# Problem statement
Reproduce verbatim every line from the beginning of the entries through the line containing "v(54.5, 36.5) *", with both ends included. Omit the pictures from your reproduction.

Start of Given records

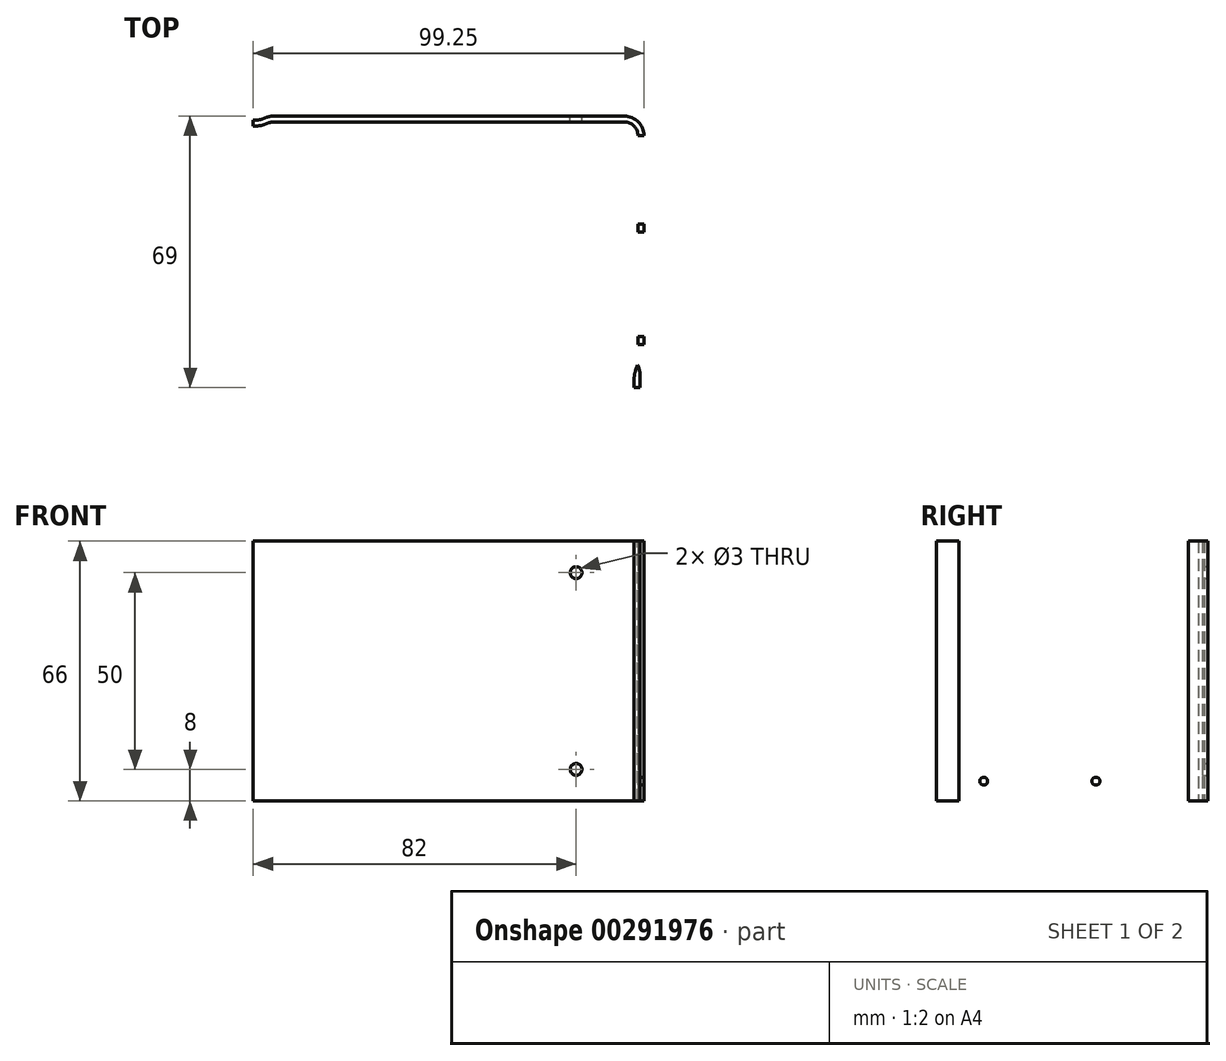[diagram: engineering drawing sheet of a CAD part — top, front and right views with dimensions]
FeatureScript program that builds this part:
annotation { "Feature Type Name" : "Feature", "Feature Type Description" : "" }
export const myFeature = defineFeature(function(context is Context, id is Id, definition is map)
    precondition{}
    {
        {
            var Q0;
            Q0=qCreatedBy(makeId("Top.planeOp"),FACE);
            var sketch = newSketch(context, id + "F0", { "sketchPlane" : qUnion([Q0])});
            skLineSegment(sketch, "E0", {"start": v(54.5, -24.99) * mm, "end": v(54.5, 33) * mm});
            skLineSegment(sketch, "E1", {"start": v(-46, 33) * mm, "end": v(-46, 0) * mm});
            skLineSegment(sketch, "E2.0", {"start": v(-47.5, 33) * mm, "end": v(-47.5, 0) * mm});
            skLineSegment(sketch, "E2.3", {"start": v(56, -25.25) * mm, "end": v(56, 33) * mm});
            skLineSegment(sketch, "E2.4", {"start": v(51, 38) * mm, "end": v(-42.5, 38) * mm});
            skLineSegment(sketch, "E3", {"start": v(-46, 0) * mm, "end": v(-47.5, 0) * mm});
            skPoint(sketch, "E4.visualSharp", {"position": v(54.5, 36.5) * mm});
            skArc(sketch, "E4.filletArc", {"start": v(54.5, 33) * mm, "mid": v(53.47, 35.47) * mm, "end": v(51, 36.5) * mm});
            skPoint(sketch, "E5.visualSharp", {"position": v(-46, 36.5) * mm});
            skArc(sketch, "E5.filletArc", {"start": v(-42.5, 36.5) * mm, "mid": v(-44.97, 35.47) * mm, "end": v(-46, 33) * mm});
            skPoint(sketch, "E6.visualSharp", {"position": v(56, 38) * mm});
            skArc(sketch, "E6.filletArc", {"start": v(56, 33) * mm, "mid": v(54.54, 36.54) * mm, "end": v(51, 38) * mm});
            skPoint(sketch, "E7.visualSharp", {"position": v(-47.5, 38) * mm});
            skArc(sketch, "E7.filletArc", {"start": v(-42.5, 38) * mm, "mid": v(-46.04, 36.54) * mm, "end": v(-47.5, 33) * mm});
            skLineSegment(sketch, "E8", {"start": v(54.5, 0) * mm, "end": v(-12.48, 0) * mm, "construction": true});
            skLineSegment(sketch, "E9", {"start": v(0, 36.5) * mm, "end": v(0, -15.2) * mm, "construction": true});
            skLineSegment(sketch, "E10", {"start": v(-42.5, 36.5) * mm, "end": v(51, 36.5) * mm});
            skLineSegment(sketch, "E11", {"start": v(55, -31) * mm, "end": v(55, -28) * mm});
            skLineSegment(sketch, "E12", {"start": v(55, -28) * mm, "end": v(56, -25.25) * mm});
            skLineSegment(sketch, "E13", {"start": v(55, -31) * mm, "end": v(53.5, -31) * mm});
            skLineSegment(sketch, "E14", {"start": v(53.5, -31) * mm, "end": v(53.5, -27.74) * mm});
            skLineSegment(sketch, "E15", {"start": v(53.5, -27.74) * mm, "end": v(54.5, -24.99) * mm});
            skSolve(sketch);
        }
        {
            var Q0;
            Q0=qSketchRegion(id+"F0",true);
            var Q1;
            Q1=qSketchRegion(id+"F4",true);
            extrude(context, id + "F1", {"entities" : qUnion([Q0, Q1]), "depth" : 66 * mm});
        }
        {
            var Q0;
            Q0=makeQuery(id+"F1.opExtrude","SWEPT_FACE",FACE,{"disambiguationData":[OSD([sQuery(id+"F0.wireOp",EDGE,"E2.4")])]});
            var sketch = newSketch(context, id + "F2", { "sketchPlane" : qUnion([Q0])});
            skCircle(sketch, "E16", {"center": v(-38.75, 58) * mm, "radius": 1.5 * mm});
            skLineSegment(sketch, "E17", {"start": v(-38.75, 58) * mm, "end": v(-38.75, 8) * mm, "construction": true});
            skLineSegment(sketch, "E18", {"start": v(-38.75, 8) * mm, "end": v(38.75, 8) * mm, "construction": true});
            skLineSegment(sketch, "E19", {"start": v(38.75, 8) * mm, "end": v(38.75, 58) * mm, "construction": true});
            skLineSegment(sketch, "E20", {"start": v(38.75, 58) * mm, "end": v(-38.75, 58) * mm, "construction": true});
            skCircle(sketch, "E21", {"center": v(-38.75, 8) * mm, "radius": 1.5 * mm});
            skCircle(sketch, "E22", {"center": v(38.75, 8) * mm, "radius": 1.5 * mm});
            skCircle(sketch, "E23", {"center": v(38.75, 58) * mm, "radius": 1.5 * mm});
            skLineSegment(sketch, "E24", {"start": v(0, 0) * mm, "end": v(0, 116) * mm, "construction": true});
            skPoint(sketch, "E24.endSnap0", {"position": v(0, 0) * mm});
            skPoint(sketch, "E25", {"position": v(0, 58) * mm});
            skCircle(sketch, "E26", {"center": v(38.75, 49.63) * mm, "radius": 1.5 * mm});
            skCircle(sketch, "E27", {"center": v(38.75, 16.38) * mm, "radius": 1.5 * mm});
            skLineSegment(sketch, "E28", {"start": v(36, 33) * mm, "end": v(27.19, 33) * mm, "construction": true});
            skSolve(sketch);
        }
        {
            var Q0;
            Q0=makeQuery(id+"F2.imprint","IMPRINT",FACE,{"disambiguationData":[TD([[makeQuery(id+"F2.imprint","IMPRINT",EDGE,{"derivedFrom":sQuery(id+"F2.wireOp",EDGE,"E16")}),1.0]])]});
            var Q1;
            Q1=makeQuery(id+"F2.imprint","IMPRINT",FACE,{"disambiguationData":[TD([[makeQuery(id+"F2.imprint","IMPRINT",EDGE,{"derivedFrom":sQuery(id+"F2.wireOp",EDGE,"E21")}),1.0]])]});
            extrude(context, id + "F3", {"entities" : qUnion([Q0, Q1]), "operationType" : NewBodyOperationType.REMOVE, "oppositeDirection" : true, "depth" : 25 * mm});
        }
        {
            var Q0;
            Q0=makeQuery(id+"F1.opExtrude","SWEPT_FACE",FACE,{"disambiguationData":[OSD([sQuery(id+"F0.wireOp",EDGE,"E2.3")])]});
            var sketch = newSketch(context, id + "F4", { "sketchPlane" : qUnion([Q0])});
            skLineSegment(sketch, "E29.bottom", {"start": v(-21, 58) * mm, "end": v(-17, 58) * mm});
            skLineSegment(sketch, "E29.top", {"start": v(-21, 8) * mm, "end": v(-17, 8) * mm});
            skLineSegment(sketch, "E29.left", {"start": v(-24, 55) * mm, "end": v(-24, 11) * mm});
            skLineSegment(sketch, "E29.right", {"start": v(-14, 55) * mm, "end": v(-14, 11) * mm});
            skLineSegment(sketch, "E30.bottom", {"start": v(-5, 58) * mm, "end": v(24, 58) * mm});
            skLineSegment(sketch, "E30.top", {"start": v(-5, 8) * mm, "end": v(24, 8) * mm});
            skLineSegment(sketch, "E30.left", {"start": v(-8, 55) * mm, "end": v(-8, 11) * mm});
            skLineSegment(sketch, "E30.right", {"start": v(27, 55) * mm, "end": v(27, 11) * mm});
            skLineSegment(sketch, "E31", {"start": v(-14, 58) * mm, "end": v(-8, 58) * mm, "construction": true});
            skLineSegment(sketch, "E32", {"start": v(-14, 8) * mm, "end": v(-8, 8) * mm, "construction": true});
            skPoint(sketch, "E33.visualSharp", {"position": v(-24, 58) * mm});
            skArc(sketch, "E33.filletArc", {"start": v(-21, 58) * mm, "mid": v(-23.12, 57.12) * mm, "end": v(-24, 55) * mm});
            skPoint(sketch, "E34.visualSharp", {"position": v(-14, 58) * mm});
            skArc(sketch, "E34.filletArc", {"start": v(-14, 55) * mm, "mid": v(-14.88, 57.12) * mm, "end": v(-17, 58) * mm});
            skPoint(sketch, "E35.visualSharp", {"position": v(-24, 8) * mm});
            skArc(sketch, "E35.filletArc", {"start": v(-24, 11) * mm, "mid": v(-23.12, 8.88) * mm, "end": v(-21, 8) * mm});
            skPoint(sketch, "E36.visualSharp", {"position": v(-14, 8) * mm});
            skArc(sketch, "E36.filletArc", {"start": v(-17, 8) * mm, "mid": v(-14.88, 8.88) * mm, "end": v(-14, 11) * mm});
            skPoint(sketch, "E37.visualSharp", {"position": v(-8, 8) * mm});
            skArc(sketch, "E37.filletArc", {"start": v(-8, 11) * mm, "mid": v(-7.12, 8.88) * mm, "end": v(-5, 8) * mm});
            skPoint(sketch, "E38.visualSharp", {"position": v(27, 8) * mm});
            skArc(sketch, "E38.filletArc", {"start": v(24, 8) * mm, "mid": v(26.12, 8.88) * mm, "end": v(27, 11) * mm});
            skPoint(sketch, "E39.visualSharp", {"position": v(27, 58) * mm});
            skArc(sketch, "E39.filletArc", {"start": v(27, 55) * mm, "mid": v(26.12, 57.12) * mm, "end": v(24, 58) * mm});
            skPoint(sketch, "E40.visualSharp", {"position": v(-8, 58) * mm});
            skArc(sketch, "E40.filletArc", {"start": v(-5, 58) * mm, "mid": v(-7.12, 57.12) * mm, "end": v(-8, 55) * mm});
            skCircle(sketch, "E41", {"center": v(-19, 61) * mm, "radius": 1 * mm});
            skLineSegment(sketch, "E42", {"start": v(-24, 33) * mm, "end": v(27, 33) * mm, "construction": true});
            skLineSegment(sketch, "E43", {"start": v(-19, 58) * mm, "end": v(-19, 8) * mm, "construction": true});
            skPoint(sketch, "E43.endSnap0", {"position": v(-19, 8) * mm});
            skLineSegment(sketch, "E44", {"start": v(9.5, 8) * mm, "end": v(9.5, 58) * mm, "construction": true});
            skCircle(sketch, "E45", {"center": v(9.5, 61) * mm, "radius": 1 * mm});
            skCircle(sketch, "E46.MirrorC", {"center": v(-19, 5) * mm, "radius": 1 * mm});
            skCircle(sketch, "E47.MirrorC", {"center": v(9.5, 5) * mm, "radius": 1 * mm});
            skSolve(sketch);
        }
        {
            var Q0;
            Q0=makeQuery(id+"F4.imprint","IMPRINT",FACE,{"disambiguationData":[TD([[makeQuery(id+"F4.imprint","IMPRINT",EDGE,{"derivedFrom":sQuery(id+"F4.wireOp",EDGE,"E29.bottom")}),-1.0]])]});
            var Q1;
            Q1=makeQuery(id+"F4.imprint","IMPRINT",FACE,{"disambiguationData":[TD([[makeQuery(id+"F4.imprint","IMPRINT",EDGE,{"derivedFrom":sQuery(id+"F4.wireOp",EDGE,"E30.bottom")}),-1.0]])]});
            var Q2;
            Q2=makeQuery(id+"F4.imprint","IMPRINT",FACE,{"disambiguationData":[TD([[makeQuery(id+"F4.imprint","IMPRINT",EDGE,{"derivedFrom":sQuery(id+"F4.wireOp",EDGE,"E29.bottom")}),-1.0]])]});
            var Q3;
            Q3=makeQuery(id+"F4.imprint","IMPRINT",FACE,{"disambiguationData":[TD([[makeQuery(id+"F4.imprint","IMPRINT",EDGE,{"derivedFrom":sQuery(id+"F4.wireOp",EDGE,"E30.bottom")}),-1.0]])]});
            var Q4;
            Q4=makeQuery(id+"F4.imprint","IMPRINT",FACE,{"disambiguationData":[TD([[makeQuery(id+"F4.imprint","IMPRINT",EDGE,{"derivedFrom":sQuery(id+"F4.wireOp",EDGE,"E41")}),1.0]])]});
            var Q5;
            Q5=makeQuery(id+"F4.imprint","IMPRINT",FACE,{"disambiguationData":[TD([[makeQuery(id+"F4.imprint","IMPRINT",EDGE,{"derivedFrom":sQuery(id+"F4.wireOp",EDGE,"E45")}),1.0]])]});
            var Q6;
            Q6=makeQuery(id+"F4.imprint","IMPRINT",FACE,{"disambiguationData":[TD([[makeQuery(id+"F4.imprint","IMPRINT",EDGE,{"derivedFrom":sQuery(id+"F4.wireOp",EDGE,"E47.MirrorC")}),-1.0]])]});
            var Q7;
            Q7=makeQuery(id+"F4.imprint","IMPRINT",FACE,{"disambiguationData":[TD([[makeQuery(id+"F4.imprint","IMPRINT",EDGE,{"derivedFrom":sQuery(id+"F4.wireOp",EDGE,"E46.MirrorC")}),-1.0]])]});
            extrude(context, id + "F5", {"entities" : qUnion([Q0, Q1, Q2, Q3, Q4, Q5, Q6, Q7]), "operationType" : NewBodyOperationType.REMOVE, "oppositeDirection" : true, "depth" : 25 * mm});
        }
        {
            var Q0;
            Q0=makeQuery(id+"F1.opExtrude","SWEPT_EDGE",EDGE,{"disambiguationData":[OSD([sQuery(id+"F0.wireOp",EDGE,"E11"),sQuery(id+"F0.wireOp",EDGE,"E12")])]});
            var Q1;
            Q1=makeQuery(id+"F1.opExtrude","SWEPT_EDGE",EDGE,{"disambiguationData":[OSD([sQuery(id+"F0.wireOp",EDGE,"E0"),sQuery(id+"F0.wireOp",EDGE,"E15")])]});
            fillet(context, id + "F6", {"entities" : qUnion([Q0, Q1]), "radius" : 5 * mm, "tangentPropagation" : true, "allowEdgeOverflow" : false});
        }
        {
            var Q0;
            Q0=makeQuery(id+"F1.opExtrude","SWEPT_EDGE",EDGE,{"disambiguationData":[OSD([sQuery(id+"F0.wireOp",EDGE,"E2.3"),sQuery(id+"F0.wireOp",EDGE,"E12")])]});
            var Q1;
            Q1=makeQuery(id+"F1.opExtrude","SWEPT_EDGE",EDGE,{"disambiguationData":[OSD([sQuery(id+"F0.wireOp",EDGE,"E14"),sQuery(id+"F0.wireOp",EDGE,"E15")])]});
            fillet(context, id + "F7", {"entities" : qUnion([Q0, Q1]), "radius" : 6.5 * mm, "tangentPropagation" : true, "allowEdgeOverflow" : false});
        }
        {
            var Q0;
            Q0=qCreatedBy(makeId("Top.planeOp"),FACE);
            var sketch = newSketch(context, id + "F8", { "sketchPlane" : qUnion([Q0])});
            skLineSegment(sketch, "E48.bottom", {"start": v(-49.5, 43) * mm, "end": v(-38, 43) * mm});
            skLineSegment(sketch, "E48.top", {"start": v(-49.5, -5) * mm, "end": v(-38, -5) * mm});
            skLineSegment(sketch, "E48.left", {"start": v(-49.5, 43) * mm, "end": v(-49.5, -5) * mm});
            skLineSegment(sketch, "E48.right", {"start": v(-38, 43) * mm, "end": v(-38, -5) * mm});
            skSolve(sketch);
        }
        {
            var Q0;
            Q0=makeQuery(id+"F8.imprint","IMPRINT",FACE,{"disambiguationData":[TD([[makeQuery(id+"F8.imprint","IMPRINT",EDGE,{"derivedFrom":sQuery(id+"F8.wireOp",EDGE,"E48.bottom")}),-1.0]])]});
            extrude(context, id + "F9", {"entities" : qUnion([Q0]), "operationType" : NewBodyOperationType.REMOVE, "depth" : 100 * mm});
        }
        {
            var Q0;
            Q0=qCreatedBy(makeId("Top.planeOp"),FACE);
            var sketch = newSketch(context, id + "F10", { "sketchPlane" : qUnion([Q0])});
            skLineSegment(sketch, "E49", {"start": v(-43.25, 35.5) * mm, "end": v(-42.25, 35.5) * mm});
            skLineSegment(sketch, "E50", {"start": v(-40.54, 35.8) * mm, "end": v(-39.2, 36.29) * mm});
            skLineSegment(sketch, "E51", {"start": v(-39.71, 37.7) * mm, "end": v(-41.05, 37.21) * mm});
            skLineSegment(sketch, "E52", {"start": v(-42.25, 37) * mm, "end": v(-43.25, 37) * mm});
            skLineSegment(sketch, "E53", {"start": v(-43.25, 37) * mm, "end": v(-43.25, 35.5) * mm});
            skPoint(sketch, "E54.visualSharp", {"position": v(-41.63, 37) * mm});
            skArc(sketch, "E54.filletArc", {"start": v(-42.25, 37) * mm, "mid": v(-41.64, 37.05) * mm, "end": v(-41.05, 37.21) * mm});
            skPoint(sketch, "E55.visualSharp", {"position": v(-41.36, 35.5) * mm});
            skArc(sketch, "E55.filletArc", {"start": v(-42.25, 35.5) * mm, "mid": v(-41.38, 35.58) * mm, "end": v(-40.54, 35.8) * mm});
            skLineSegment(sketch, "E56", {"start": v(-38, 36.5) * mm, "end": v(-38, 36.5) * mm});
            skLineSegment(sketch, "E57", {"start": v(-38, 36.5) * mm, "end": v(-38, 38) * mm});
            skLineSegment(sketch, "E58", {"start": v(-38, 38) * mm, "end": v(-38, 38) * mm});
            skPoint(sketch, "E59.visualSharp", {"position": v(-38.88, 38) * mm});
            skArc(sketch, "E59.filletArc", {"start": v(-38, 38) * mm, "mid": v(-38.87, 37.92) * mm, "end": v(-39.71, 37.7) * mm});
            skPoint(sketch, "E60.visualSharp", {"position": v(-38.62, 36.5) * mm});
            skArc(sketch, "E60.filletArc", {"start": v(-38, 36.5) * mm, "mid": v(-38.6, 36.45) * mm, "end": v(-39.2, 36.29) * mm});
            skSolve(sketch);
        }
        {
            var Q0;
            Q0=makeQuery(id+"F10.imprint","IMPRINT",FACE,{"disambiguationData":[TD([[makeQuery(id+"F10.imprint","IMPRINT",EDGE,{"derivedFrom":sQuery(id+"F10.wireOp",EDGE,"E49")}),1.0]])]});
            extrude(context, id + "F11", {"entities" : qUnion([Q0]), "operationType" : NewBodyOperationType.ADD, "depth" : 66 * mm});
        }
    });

End of Given records

# Solution to the exercise
[diagram: engineering drawing sheet of a CAD part — top, front and right views with dimensions]
FeatureScript program that builds this part:
annotation { "Feature Type Name" : "Feature", "Feature Type Description" : "" }
export const myFeature = defineFeature(function(context is Context, id is Id, definition is map)
    precondition{}
    {
        {
            var Q0;
            Q0=qCreatedBy(makeId("Top.planeOp"),FACE);
            var sketch = newSketch(context, id + "F0", { "sketchPlane" : qUnion([Q0])});
            skLineSegment(sketch, "E0", {"start": v(54.5, -24.99) * mm, "end": v(54.5, 33) * mm});
            skLineSegment(sketch, "E1", {"start": v(-46, 33) * mm, "end": v(-46, 0) * mm});
            skLineSegment(sketch, "E2.0", {"start": v(-47.5, 33) * mm, "end": v(-47.5, 0) * mm});
            skLineSegment(sketch, "E2.3", {"start": v(56, -25.25) * mm, "end": v(56, 33) * mm});
            skLineSegment(sketch, "E2.4", {"start": v(51, 38) * mm, "end": v(-42.5, 38) * mm});
            skLineSegment(sketch, "E3", {"start": v(-46, 0) * mm, "end": v(-47.5, 0) * mm});
            skPoint(sketch, "E4.visualSharp", {"position": v(54.5, 36.5) * mm});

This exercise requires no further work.